每个人都希望得到不对称的巨大奖励,但能摧毁自己自认为最好的想法,并养成习惯经常这样做的人凤毛麟角,这也是为什么这种人得到的奖励往往是不对称的巨大的原因吧。如果很多人都能做到,奖励最终就会平均下来。

你最近有什么好想法?说来听听,让我们一起看看是否应该摧毁它们!

Kevin


本期《每周互联》的新闻总结概括的时间段是:2020年10月19至25日,包括本作者挑选的六条新闻:三条原文是英文,三条原文是中文。声明:所有翻译的文章标题都是我做的翻译,不是官方翻译。

还希望大家有空看看我上周最新的深度分析文章:《iPhone: "中国制造->制造印度?"


中国在全球变化中的崛起,不要视而不见”(英文来源: 英国金融时报 )

我的想法: Ray Dalio这篇专栏文章引起了很多人的讨论,也肯定会很快被翻译成中文。它的观点是不折不扣的“亲中”,或至少不是“反华”,这必然会惹恼很多人。Dalio与中国的商业和个人关系可以追溯到三十多年前,并且他在长期的交往中获利颇丰。虽然我并不同意他的全部观点,但我认为,无论何时,只要在思考中美关系,他的总体思路 - 即客观的看中国是什么,而不是他人希望它成为什么 - 还是很重要的。归根结底,Dalio是一个投资人,而有钱的投资人对投资以外话题的看法的影响力往往大于它们应有的影响力。一个投资人最终的工作就是向有钱的客户筹集资金,投资后(希望)还给客户更多的钱。投资人不应该制定外交政策,就像外交政策专家通常会成为很糟糕的投资人一样。正如Munger经常承认的那样,在我上面引用的采访中也再次承认的:他永远不应该给任何人做脑外科手术。

微软Azure模块化数据中心介绍”(英文来源: 微软Azure博客)

我的想法: 长期看《互联》的读者都知道,我写了很多关于云计算行业的文章,也可以说是个数据中心的geek,以至于写了很多跟踪各大云平台数据中心地理位置的文章。

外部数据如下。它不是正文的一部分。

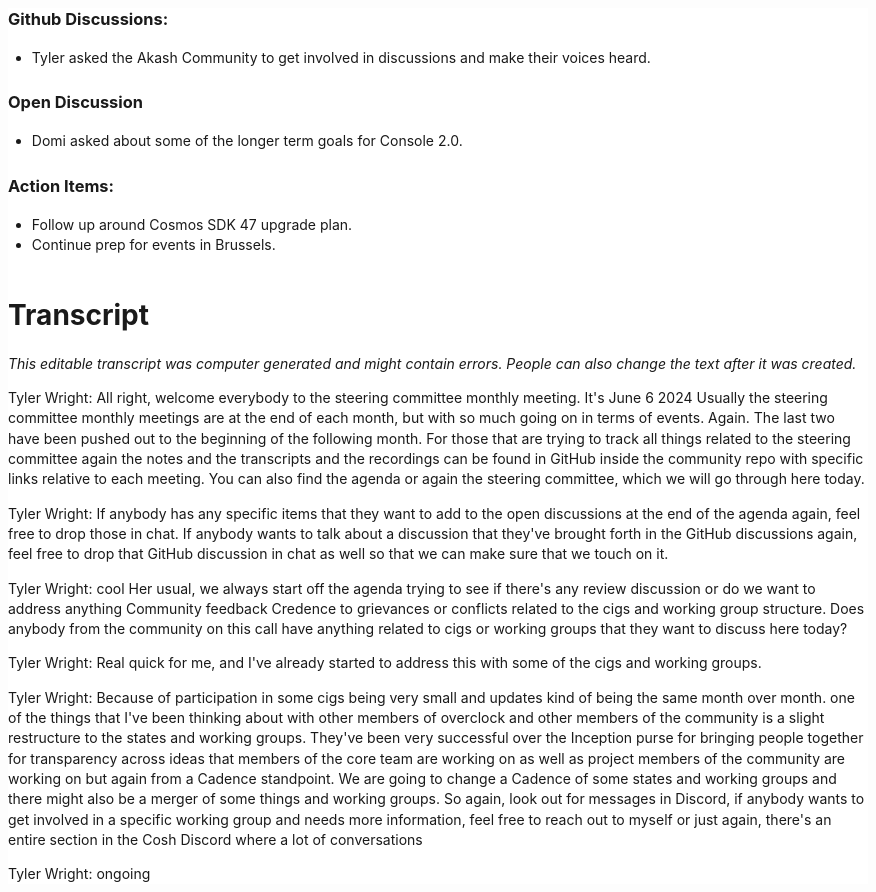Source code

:
### Github Discussions:

- Tyler asked the Akash Community to get involved in discussions and make their voices heard.


### Open Discussion

- Domi asked about some of the longer term goals for Console 2.0.

### Action Items:

- Follow up around Cosmos SDK 47 upgrade plan.
- Continue prep for events in Brussels. 


# **Transcript**

_This editable transcript was computer generated and might contain errors. People can also change the text after it was created._

Tyler Wright: All right, welcome everybody to the steering committee monthly meeting. It's June 6 2024 Usually the steering committee monthly meetings are at the end of each month, but with so much going on in terms of events. Again. The last two have been pushed out to the beginning of the following month. For those that are trying to track all things related to the steering committee again the notes and the transcripts and the recordings can be found in GitHub inside the community repo with specific links relative to each meeting. You can also find the agenda or again the steering committee, which we will go through here today.

Tyler Wright: If anybody has any specific items that they want to add to the open discussions at the end of the agenda again, feel free to drop those in chat. If anybody wants to talk about a discussion that they've brought forth in the GitHub discussions again, feel free to drop that GitHub discussion in chat as well so that we can make sure that we touch on it.

Tyler Wright: cool Her usual, we always start off the agenda trying to see if there's any review discussion or do we want to address anything Community feedback Credence to grievances or conflicts related to the cigs and working group structure. Does anybody from the community on this call have anything related to cigs or working groups that they want to discuss here today?

Tyler Wright: Real quick for me, and I've already started to address this with some of the cigs and working groups.

Tyler Wright: Because of participation in some cigs being very small and updates kind of being the same month over month. one of the things that I've been thinking about with other members of overclock and other members of the community is a slight restructure to the states and working groups. They've been very successful over the Inception purse for bringing people together for transparency across ideas that members of the core team are working on as well as project members of the community are working on but again from a Cadence standpoint. We are going to change a Cadence of some states and working groups and there might also be a merger of some things and working groups. So again, look out for messages in Discord, if anybody wants to get involved in a specific working group and needs more information, feel free to reach out to myself or just again, there's an entire section in the Cosh Discord where a lot of conversations

Tyler Wright: ongoing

读到Azure这篇宣布模块化数据中心的时候,我真的很兴奋。这个数据中心只有房车那么大,但配有和标准云数据中心一样的计算、存储和网络(通过卫星)功能。目前,建造一个数据中心需要大量的土地,廉价的电力,以及快速的地下或海底光缆,这些限制意味着可以使用云计算的地方仍然有限。我在几个月前写的《云计算是否能抵御经济衰退?》这篇文章中,就把云计算称为 "既像水电,又像商业房地产,还像铁路,同时甚至是一个全新的事物"。如果这种模块化数据中心能成功,它将使世界上最偏远、最恶劣的一些地方得到云计算的资源。我个人对这种未来非常期待。

首个不依赖英文数据翻译100种语言的AI模型”(英文来源: Facebook AI)

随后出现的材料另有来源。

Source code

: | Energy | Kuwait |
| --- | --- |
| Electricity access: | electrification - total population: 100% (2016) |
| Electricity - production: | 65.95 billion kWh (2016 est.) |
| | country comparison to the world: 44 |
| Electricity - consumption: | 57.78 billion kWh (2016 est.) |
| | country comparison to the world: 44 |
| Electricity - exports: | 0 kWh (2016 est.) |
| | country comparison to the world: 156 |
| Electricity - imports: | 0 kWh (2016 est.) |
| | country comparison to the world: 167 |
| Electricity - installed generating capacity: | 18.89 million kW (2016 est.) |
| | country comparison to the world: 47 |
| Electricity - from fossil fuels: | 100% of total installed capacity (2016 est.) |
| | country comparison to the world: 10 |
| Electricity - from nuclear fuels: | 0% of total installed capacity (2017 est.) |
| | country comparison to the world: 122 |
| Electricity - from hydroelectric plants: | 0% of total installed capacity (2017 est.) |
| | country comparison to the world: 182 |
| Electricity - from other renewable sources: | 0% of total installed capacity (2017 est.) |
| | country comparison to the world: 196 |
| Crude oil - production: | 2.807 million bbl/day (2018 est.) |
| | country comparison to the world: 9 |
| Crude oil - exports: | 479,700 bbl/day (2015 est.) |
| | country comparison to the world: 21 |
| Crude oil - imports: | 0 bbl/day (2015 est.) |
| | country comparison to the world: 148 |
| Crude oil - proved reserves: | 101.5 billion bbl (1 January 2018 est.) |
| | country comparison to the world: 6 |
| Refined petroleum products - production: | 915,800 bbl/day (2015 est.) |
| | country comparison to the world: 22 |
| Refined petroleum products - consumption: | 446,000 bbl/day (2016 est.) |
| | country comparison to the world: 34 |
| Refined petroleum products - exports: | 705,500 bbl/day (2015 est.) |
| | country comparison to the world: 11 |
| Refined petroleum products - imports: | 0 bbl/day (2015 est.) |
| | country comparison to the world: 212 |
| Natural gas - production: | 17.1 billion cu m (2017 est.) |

我的想法:  Facebook的AI研究团队上周发布的这个多语言机器翻译(multilingual machine translation,MMT)模型非常酷。如果真的那么好用的话,那它不仅在人工智能方面,而且在整个跨文化交流方面都是一大进步。目前最先进的机器翻译模型几乎都是以英语为中心的,比如要从中文翻译到西班牙语,模型必须要从中文翻译到英文再到西班牙语。这种对英语的依赖不仅对准确性有影响,也会有英文固有的偏见。而这种新的模式是 "多对多"的,直接从一种语言翻译到另一种语言,中间不需要英语。和大多数人工智能模型一样,它是开源的! 目前这个模型还在研发状态中,没有在Facebook自己的产品中生产化。要达到生产化的状态还需要一段时间。但我希望在写《互联》的第5年时,能够用这种模型把写的东西扩展到更多的语言,给更多不懂英语和中文的读者!

陆金所更新赴美IPO招股书,预计10月30日登陆纽交所,冲击美股最大金融科技IPO”  (中文来源: 独角兽早知道)

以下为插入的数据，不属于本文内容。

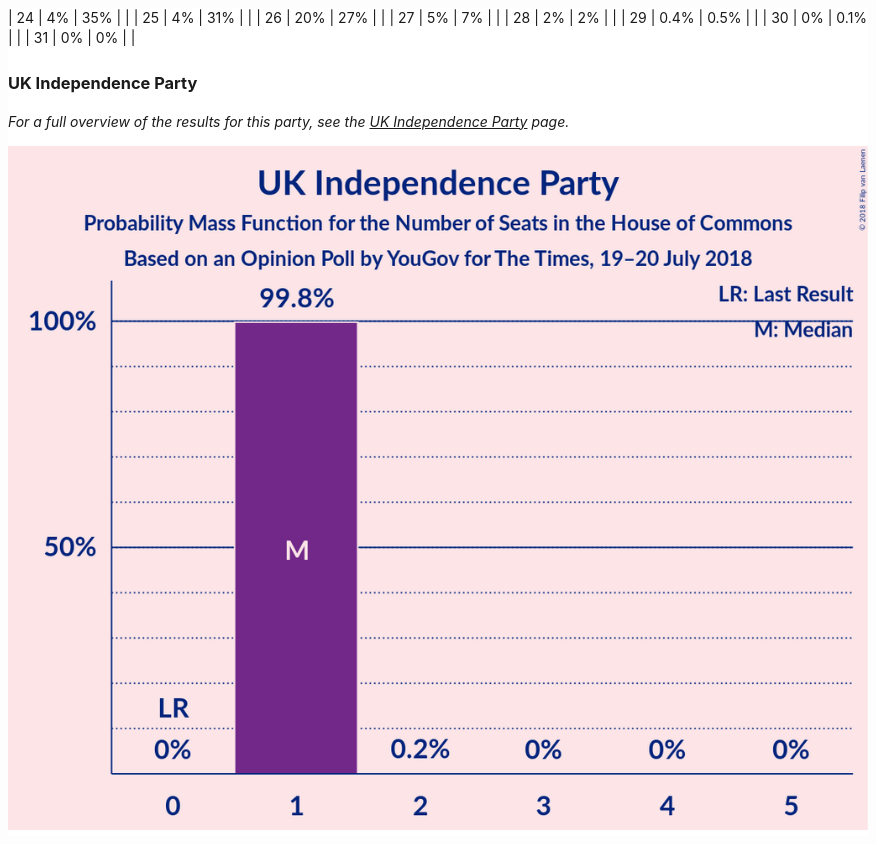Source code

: | 24 | 4% | 35% |  |
| 25 | 4% | 31% |  |
| 26 | 20% | 27% |  |
| 27 | 5% | 7% |  |
| 28 | 2% | 2% |  |
| 29 | 0.4% | 0.5% |  |
| 30 | 0% | 0.1% |  |
| 31 | 0% | 0% |  |

### UK Independence Party

*For a full overview of the results for this party, see the [UK Independence Party](party-ukindependenceparty.html) page.*

![Graph with seats probability mass function not yet produced](2018-07-20-YouGov-seats-pmf-ukindependenceparty.png "Seats Probability Mass Function")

我的想法: 新的一周,又有一家中国公司计划在纽约上市。这次是世界500强金融服务集团,平安保险,旗下的金融科技平台,陆金所。根据陆金所的招股书,平安拥有42.3%的股份,而其他一些主要股东则是由平安高管控制的其他投资体。陆金所的核心业务是针对中小企业和个人的小额信贷,至今拥有约1340万用户。此次IPO的意义不仅在于继续对"退市"的说法唱反调,陆金所的规模也可能成为美国历史上最大的金融科技IPO,高端募资目标为23.6亿美元最类似的IPO应该是Square早在2015年的上市,当时募资额是2.43亿美元

新东方冲刺港交所:抢先好未来 成最早回归港股的教育企业” (中文来源: 新浪财经)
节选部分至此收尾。